By default Athena Code runs permissionless: tool-call permission prompts are bypassed so the agent loop runs uninterrupted. User-defined permission rules in your config still take precedence, so you can add rules to require approval for specific tools or commands.
This repository maintains a reproducible fork rather than vendoring the entire upstream source tree:
OpenCode pinned revision
+
patches/opencode-athena.patch
+
overlay/packages/opencode/...
=
runtime-bin/<platform>-<architecture>/athena-code
Key directories:
| Path | Contents |
|---|---|
overlay/ |
Athena-owned memory, recall, tools, and TUI source |
patches/ |
Integration and branding changes applied to OpenCode |
scripts/build.sh |
Reproducible source build |
scripts/install.sh |
Linux and macOS installer |
scripts/install.ps1 |
Windows PowerShell installer |
test/ |
Memory, recall, snapshot, and session-index tests |
docs/ |
Technical design documentation |
Run the focused test suite:
npx --yes bun@1.3.14 test testBuild the complete executable:
./scripts/build.shSee CONTRIBUTING.md for the development workflow and pull request expectations.
| Platform | Status |
|---|---|
| Linux x64 | Native release build |
| Linux ARM64 | Native release build |
| macOS Apple Silicon | Native release build; unsigned |
| macOS Intel | Native release build; unsigned |
| Windows x64 | Native release build; unsigned |
| Windows ARM64 | Native release build; unsigned |
Platform support describes Athena Code packaging, not every platform supported by upstream OpenCode.
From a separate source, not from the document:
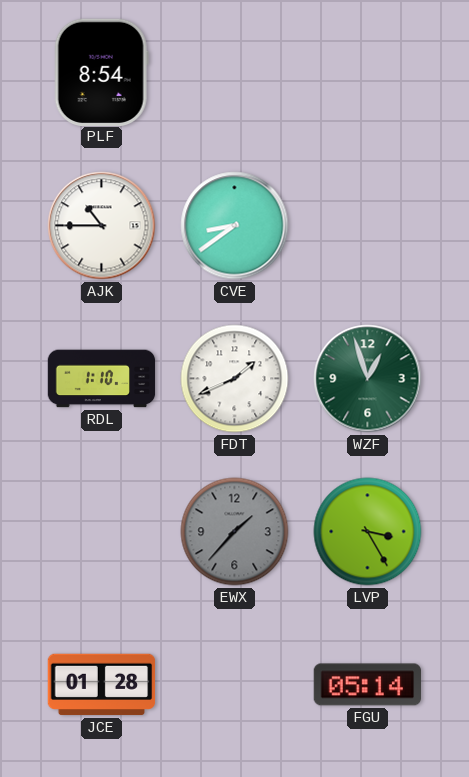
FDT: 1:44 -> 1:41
Unsigned macOS builds may require confirmation in System Settings > Privacy & Security on first launch. Windows SmartScreen may also warn about an unrecognized publisher. Code signing and macOS notarization are planned release hardening work.
No. Athena Code is an independent, memory-focused fork built from a pinned OpenCode revision. It retains OpenCode's terminal coding-agent foundation and adds Athena-owned persistent memory, context snapshots, recall, session search, tools, branding, tests, and release packaging.
No. Athena Code builds and runs as a standalone terminal application. It can also be launched by Athena or another terminal workspace manager.
Athena Code's native memory store, snapshots, and session index are local by default. Model requests still go to whichever AI provider you configure through the underlying OpenCode provider system.
Yes. Global memories under ~/.athena-code are available across folders.
Project memories and indexed session history remain scoped to their project.
AGENTS.md is best for repository instructions that should always be loaded.
Athena Code memory is designed for durable facts and selective retrieval:
relevant entries are recalled for a request while unrelated entries remain out
of the prompt.
Athena Code is available under the MIT License. It is derived from OpenCode, which is also MIT licensed. See THIRD_PARTY_NOTICES.md for upstream attribution.
Athena Code is an independent project and is not affiliated with or endorsed by the OpenCode maintainers.